# The Blackpool Appreciation Thread



## Chorlton (Jun 23, 2006)

I just read on another thread someone advising another poster to avoid Blackpool - i was shocked of south manchester! - how can this be?

I have lived in what is rather strangely called the NW of england (i.e merseyside to manchester and not lancashire and cumbria) for about 12years now but i only had my first trip to blackpool in february.... what a place.

It works on so many levels - at the very least it has a massive  'so shit its good' factor that is unparalleled with anywhere i have been - but on the other hand i have been to vegas and i have been to atlanta - but this pisses on both cities - why? cause its pure lancashire.... its like a bolton-on-sea

Its not a shit seaside town - it is the grandaddy of all shit seaside towns, but yet its still not nearly as bad as say Southport or other shit seaside towns - i have recently returned from brighton, with all its attempts to be something its not, attempts at cool and some kind of pretence at being a little bit cosmopolitan.... result? i could not get an ice cream, a preoper ice cream, not a mr whippy bollocks ANYWHERE..... you wouldn't get that in Blackpool


----------



## cyberfairy (Jun 23, 2006)

You can also get a cup of tea for ten pence at a shop along the seafront, a quite fantastic price for a cup of tea in this day and age. And it was only tea the shop sold, not iced caramel skinny frappacinos.


----------



## mauvais (Jun 23, 2006)

I'm not a fan, what with living next door, but I just walked 11 miles along the coast (Lytham > Cleveleys) and I've come to appreciate it a bit more. I even reckon I could sell it with some of these photos. I'll post them in a bit!


----------



## tangerinedream (Jun 23, 2006)

Well, you've got Fleetwood just up the road...

------------------------------

Exercises to complete ->
A) Answer the following from the Blackpool thread:
(i) What is the price of a cup of tea at the shop along the seafront?
(ii) How many miles did mauvais walk along the coast?
(iii) In which month did Chorlton make a first trip to Blackpool?
B) Reproduce the stretch of the Blackpool thread from "I'm not a fan, what" through "them in a bit!".
Rely solely on the Blackpool thread above.

------------------------------

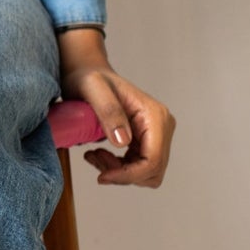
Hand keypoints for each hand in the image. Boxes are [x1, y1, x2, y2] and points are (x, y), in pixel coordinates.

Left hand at [56, 28, 174, 188]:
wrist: (88, 74)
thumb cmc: (89, 78)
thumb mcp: (93, 89)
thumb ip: (109, 112)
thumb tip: (124, 142)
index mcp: (155, 116)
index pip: (152, 160)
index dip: (129, 175)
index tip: (102, 176)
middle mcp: (162, 126)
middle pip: (152, 171)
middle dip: (123, 174)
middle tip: (96, 159)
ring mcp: (156, 135)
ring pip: (146, 173)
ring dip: (120, 173)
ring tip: (95, 156)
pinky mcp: (146, 141)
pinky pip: (138, 168)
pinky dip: (118, 170)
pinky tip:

------------------------------

Numbered answers ->
A)
(i) Ten pence.
(ii) 11 miles.
(iii) February.

B)
I'm not a fan, what with living next door, but I just walked 11 miles along the coast (Lytham > Cleveleys) and I've come to appreciate it a bit more. I even reckon I could sell it with some of these photos. I'll post them in a bit!